В штабе корпуса выяснили, что Баданов еще в обед уехал в Москву. Решили отправиться туда и мы. Подвернулся, кстати, и грузовик. Забираемся в кузов. Пыль толстым слоем покрыла доски, и наше новое обмундирование враз потеряло цвет. Нас бросает из стороны в сторону, ящики, наполненные консервными банками, больно ударяют в бока, придавливают ноги. Но мы не обращаем на это внимания. Нас волнует другое: удастся ли уговорить генерала Баданова, чтобы он за нас похлопотал в Главном управлении кадров?

Впервые с Василием Михайловичем Бадановым мне довелось встретиться в сентябре 1941 года в городе Змиеве, что под Харьковом. Он, в то время полковник, был [8] назначен командиром 12-й танковой бригады, в которой я исполнял обязанности начальника штаба. В. М. Баданов был собранным, волевым человеком, и его полюбили в бригаде. Он умело руководил подразделениями, рискуя жизнью, смело шел в бой. И хотя бригада с тяжелыми боями по приказу командования отходила на восток, она часто наносила по фашистам ощутимые удары. Противник нес урон и в живой силе, и в технике.

Как-то вечером я приехал на командный пункт бригады. Василий Михайлович говорил по радио, требовал ни в коем случае не оставлять занятый рубеж. Бросив трубку, полковник зло выругался, закурил. Но тут же успокоился и, обращаясь ко мне, сказал:

— Приказал командиру второго батальона хотя бы на время удержать перекресток дорог. Знаю, что сил для этого почти нет. Танков в батальоне осталось лишь два, да и те потрепаны. А гитлеровцы жмут и жмут. Но удержать рубеж надо. Зубами вцепись, но держи!

Наша бригада была вооружена танками Т-26. В жарких осенних боях у нас их оставалось совсем немного, по три-четыре танка в батальоне. К тому же но тактико-техническим данным они значительно уступали немецким.

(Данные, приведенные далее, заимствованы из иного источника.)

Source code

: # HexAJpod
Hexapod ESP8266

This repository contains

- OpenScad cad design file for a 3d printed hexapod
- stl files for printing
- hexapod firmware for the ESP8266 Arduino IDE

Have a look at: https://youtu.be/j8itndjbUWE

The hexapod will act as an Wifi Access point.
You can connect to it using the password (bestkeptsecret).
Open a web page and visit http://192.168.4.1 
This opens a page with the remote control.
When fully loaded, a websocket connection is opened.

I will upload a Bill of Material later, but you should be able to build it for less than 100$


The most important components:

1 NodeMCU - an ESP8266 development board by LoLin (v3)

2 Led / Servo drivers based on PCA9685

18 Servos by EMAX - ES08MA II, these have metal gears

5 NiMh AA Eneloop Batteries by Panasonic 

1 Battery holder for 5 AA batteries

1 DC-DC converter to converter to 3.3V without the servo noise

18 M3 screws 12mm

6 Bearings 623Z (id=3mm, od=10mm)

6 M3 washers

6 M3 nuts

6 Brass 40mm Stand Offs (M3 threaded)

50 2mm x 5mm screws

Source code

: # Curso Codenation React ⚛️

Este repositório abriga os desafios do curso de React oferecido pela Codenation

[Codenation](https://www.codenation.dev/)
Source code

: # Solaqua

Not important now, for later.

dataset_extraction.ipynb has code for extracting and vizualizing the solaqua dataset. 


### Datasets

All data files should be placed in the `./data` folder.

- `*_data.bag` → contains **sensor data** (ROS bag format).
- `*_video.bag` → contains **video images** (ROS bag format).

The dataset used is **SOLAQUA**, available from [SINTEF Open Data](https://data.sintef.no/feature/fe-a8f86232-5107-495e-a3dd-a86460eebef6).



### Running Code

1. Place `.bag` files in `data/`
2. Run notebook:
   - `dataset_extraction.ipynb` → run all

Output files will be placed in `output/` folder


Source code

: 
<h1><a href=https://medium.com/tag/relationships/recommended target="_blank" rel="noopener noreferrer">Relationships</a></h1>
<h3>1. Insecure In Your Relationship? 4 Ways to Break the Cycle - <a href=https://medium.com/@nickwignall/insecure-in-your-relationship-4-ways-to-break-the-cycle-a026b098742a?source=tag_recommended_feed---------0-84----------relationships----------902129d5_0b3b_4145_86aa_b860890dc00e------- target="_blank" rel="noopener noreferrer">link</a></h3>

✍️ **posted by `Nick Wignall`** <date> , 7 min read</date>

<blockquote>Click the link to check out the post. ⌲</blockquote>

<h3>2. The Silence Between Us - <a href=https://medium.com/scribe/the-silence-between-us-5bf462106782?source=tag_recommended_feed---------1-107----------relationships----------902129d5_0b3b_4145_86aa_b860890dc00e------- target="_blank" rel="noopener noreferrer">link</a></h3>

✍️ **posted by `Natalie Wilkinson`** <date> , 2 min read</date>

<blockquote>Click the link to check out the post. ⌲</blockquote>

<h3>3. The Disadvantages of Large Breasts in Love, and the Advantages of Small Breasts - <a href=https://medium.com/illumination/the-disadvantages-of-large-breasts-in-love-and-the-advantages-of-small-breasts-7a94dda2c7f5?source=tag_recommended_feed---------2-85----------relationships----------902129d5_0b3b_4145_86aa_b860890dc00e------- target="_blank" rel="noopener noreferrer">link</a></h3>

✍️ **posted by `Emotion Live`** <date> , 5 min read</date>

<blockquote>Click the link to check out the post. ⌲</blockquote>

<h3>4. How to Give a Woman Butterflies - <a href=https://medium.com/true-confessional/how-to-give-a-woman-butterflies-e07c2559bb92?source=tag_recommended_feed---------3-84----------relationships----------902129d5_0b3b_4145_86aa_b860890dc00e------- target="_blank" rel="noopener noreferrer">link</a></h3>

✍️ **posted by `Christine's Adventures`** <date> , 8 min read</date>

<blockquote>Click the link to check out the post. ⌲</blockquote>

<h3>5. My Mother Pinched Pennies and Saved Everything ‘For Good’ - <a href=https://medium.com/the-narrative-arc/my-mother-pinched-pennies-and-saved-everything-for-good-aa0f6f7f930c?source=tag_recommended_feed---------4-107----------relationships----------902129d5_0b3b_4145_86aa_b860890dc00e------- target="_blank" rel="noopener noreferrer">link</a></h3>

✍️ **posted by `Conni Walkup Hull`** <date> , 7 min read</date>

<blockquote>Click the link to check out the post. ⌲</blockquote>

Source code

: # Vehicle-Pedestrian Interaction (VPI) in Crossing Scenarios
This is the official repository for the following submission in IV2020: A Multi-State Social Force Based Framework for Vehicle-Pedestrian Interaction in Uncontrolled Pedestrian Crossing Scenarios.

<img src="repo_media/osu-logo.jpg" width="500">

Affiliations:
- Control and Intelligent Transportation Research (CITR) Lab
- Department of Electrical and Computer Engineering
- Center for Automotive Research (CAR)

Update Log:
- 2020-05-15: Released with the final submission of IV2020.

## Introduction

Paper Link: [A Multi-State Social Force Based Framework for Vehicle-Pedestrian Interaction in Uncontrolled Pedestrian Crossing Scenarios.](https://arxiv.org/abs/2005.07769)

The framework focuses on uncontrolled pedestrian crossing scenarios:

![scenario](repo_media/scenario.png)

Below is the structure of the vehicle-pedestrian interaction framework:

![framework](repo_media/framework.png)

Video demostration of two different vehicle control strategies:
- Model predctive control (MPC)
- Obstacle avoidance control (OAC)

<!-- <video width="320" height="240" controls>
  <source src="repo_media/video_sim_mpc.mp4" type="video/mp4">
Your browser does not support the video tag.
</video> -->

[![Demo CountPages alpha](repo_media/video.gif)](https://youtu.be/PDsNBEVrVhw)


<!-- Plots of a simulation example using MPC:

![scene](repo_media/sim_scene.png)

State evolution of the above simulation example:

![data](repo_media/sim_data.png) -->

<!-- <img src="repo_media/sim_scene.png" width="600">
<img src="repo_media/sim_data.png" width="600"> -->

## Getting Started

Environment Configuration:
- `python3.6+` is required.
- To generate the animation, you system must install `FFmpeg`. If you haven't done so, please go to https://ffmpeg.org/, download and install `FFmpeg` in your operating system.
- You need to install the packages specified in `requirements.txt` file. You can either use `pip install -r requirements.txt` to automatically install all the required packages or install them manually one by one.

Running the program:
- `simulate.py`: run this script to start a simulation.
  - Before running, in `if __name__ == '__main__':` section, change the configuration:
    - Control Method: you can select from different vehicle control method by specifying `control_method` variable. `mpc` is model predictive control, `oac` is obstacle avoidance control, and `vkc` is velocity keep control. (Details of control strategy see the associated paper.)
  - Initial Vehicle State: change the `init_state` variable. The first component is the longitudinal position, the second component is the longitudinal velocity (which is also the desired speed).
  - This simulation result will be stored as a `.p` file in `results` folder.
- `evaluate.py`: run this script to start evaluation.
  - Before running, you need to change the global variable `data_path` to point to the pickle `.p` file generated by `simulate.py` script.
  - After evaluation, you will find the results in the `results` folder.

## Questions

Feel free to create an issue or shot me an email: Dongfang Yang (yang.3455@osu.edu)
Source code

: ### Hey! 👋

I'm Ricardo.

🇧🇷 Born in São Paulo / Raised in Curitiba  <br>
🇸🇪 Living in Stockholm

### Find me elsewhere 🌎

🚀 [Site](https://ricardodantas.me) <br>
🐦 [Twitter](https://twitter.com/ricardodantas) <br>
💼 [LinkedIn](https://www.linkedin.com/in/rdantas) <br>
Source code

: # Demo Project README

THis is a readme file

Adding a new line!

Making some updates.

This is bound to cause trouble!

Ночью мы вынуждены были сменить командный пункт. Едем с командиром бригады в одной машине, на которой смонтирована полевая радиостанция. Натыкаемся на колонну танков. Командир выскочил из машины, подзывает к себе старшего. Оказалось, колонна — шесть танков из соседней бригады. Отстали от своих.

— Танкам следовать за моей машиной, — распорядился Василий Михайлович.

На рассвете подразделения бригады заняли оборону на западной окраине деревни Берестовенька. По дороге и прямо по полям шли беженцы, тянулись скрипучие обозы, груженные домашним скарбом, табуны скота. Люди уходили на восток. Видеть этот нескончаемый поток было нестерпимо больно и горько. Жаль детей, женщин, стариков. А чем мы могли им помочь? Словно угадав мои мысли, полковник Баданов сказал:

— Умрем, но рубеж не сдадим.

Наступал тревожный день. Из-за деревьев показалось яркое солнце, на небе ни облачка. К этому времени танки бригады были тщательно замаскированы. Наши танкисты ждали предстоящего боя. А немцы почему-то не [9] появлялись. Что же замышляют враги? Не думают ли они нам преподнести сюрприз?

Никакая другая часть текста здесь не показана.